Tasks to carry out
1) From the competence passage, write out the section that begins at the words "These strategies are" and stops after "stimulate competence activation.".
2) According to the competence passage, what is the alloproduction of ComX/SigH usually?

Page excerpt
· · · ·
These strategies are highly informative and essential to accelerate/simplify genomic modifications in naturally transformable strains. Nonetheless, the alloproduction of ComX/SigH that drives a permanent or spread competence state is usually toxic and mutagenic, and could lead to undesired mutations or loci rearrangements all over the genome (David et al. 2017, Mulder et al. 2017). This is likely to generate an undesired genome instability or drift that could alter the nature of the microorganism. Thus, extra investigations are required to unveil the “natural” exosignals (e.g. molecules and physicochemical parameters) that stimulate competence activation.
· · · ·
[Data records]

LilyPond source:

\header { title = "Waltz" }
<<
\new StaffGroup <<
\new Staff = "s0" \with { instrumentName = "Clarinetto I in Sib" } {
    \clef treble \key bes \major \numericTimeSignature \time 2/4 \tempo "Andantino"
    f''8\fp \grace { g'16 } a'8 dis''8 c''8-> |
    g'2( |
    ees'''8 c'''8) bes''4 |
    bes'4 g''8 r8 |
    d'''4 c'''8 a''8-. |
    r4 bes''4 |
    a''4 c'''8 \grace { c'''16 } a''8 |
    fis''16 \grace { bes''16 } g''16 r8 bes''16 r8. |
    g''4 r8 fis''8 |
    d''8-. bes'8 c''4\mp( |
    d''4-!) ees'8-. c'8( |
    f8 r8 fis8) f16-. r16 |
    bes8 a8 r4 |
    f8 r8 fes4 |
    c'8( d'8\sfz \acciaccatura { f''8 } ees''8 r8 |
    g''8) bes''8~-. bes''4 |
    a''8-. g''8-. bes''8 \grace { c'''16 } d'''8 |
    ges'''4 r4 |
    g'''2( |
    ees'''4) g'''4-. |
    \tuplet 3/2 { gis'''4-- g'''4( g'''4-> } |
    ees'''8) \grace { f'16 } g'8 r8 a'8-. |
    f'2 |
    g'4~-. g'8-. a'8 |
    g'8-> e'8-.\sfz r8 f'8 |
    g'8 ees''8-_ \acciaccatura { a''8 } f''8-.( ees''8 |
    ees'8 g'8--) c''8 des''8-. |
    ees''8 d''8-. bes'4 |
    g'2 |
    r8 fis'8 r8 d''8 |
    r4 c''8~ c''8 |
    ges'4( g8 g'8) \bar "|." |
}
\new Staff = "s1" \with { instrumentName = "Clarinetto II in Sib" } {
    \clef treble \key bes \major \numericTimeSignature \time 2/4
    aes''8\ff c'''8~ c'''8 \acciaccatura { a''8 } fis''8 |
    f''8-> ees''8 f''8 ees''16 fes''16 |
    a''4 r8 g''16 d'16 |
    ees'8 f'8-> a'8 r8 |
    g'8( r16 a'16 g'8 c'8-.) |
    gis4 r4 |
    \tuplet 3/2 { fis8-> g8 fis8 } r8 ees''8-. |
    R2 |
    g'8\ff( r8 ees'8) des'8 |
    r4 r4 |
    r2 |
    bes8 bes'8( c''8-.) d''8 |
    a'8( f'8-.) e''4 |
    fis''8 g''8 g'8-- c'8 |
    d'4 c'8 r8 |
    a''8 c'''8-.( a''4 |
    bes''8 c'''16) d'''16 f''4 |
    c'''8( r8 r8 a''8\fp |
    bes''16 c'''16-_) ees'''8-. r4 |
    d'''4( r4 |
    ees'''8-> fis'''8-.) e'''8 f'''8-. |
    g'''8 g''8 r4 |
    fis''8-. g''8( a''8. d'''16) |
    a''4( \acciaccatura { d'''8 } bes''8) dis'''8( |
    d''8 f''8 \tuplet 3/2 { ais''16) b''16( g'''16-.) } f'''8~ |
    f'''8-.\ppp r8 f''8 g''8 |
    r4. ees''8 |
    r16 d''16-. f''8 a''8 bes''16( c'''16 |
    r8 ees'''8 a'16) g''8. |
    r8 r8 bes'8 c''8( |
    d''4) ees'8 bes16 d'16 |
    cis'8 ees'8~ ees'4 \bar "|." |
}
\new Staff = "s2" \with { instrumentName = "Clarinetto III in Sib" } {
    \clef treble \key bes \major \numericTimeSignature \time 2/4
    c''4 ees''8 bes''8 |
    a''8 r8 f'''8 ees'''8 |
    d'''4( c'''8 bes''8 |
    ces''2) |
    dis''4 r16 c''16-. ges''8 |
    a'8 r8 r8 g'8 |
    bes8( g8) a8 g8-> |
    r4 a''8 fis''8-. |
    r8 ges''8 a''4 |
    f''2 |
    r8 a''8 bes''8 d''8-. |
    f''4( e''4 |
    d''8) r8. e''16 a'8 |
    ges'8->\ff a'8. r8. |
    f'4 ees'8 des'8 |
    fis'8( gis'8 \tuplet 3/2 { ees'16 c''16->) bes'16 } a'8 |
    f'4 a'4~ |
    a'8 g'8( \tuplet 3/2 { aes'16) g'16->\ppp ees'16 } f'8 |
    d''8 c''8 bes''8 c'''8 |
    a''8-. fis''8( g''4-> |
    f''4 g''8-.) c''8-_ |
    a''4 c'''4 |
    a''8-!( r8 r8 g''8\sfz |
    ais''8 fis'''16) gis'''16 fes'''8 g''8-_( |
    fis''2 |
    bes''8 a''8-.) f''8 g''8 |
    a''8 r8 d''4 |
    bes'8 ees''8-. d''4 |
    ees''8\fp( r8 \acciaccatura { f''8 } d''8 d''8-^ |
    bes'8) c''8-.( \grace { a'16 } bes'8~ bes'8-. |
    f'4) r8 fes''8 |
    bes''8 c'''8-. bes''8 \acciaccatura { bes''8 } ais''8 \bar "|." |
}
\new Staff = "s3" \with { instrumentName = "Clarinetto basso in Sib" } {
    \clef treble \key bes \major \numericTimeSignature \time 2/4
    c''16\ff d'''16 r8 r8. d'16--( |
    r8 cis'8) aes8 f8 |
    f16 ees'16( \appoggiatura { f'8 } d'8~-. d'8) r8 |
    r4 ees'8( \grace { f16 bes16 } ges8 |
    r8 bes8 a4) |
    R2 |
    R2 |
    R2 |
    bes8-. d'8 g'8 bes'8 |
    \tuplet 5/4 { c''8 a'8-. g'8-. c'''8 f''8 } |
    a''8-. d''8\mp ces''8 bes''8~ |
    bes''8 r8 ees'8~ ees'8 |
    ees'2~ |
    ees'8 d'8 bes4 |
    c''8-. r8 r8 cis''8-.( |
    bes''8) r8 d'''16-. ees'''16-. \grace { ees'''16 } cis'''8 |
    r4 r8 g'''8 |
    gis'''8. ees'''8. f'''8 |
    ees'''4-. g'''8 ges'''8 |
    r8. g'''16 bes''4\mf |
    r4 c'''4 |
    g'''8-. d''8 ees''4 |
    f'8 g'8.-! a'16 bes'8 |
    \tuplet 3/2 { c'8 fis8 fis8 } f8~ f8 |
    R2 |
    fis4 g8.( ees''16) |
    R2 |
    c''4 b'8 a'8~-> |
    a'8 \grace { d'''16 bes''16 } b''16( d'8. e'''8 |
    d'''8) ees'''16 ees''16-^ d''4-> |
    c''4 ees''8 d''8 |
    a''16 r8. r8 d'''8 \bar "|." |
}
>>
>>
· · · ·
Answers for each item
1)
These strategies are highly informative and essential to accelerate/simplify genomic modifications in naturally transformable strains. Nonetheless, the alloproduction of ComX/SigH that drives a permanent or spread competence state is usually toxic and mutagenic, and could lead to undesired mutations or loci rearrangements all over the genome (David et al. 2017, Mulder et al. 2017). This is likely to generate an undesired genome instability or drift that could alter the nature of the microorganism. Thus, extra investigations are required to unveil the “natural” exosignals (e.g. molecules and physicochemical parameters) that stimulate competence activation.

2) Toxic and mutagenic.